Misha and I climb to the top of the black mound to get a better view, to see any bears that might approach. It is good to see Tim at work, he looks dedicated and passionate, it has certainly been worth the effort.
From our elevated observation post we can see the northern fjords, we are about seven kilometers from the northern sea coast. With the binoculars we make out some icebergs floating in a bay and islands on the horizon.
After an hour's work, Tim tells us that he has had enough, that we can start the trip back to the pick-up point. We will stop at other rock structures that interest him in our way there, so we return through another area we have not crossed yet, located further east.
It keeps raining, our backpacks are protected with waterproof covers and our bodies are covered with Gore-Tex windbreakers over thermal clothing and wool hats.
We talk less and we begin to feel tired. From kilometer forty on Misha limps openly, I think the rubber boots he is wearing hurt his feet. He doesn't complain, he looks used to the suffering; we don't cross a word. He carries his rifle on his shoulder -I know it is quite heavy-, but I know too that he wouldn’t let me carry it for him.
At this time of the year the sun doesn't set. Even so, during the night hours, the light kind of fades as if it were a sunset, which, added to the surrounding fog, gives a distressing sensation of lack of visibility. Having no terrain references we are guided by the course, we go SW, we find new barriers in the form of rivers, snow, ice and loose rock walls. Fatigue sometimes makes us want to shorten by areas that may not be safe, luckily there is always one of us sane enough to insist on finding the safest step.
Sleep, mixed with the low light and fog, begins to play with the mind. A particularly white rock, or a running reindeer that the mind quickly transforms into a polar bear crouching in our path.
Misha's limp worsens and he starts to pout. This worries me. There are times when he answers us in German, forgetting that we only understand English. Tim looks quite strong and is doing very well. I hold on too, but I start dreaming with hot chocolate and the moment of taking off my wet boots.

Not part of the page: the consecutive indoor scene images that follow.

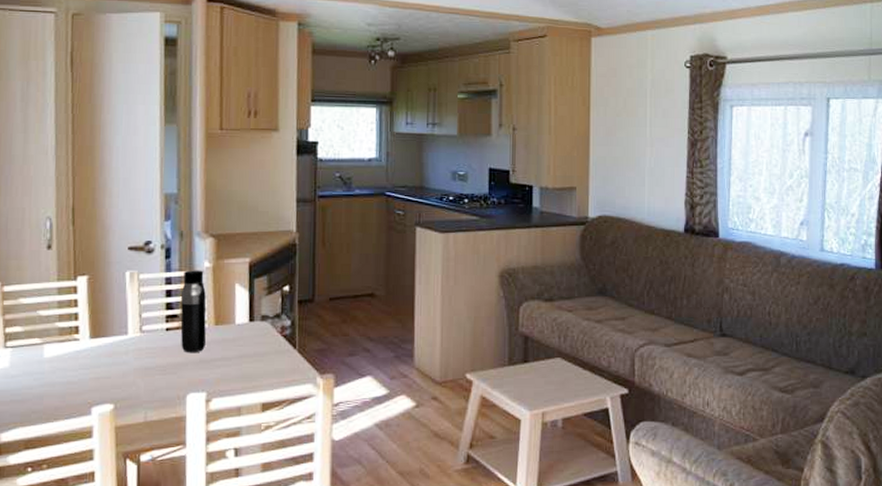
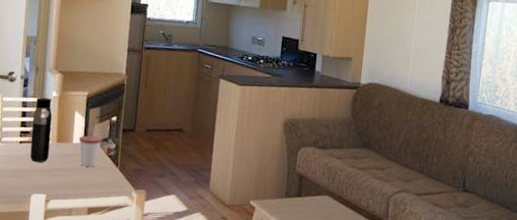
cup: none [242,307,273,352] -> present [78,131,102,167]

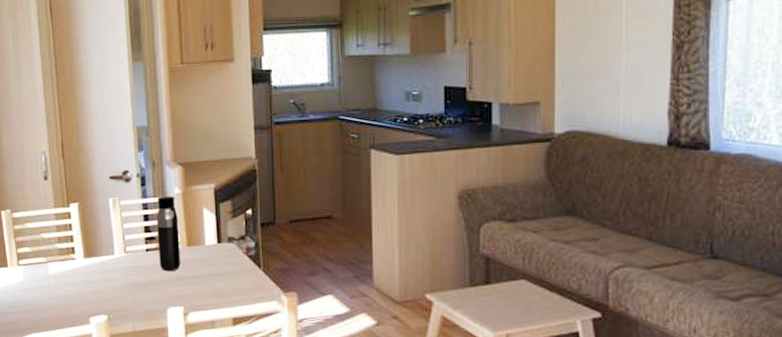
cup: present [78,131,102,167] -> none [211,230,239,271]

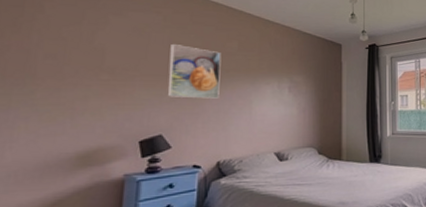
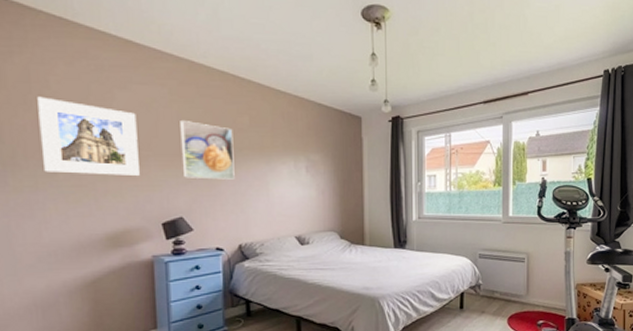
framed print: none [21,19,128,96] -> present [37,96,140,177]

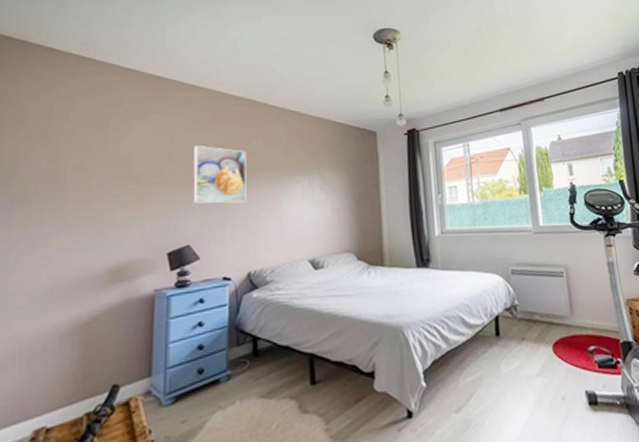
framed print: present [37,96,140,177] -> none [52,131,151,206]

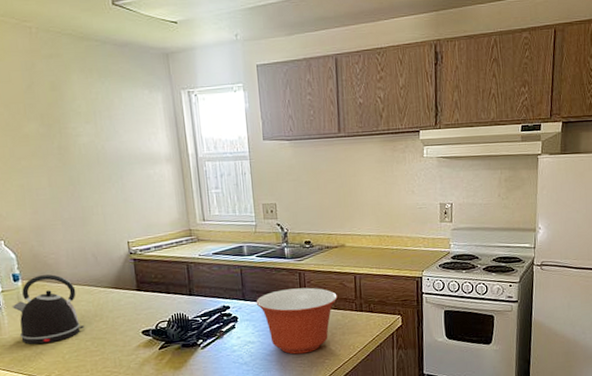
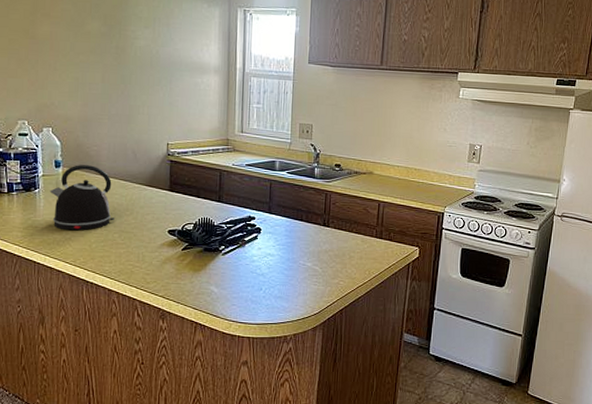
mixing bowl: present [256,287,338,355] -> none [281,208,360,273]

We overcome another river looking for the safest area, and we climb another mountain. Will it be the last one? It is easy to get disoriented, there are no references. There is no sun, no stars. Misha is a little behind. He advances quite serious and with his eyes fixed straight ahead. For a moment he reminds me of a soldier who, with the rifle slung over the shoulder, returns defeated from a battle. Tim leads the way, guiding us with the map. I'm in the middle, keeping an eye on Misha out of the corner of my eye.
And finally, after walking for 60 km, the last mountain arrives. The fog lifts and we can already see the outline of the coast. As we descend, the visibility improves greatly and the profile of the Vinson of Antarctica appears, floating placidly, and we are back home!
We contact the ship on the VHF channel 69. Despite the fact that it is four o'clock in the morning, they answer us right away. We reach the shore, the place where we left the survival bag. We hug each other as the boat's tender appears. Another hug, another photo, no doubt our faces will look different in this one.
On the boat a few people are awake waiting for us, eager to hear our stories. They congratulate us and give us what they know we need: dry clothes, hot drinks and another spectacular breakfast. A few hours of rest in the bunk will do the rest.
It has been a total of 61.6 km, 20 hours and 30 minutes walking through the Arctic wilderness, without seeing anyone, with the risk of getting lost, of being eaten by a bear, all for Science’s sake!
For me it was one of those adventures of yesterday, the kind I like to read about, the kind I will remember.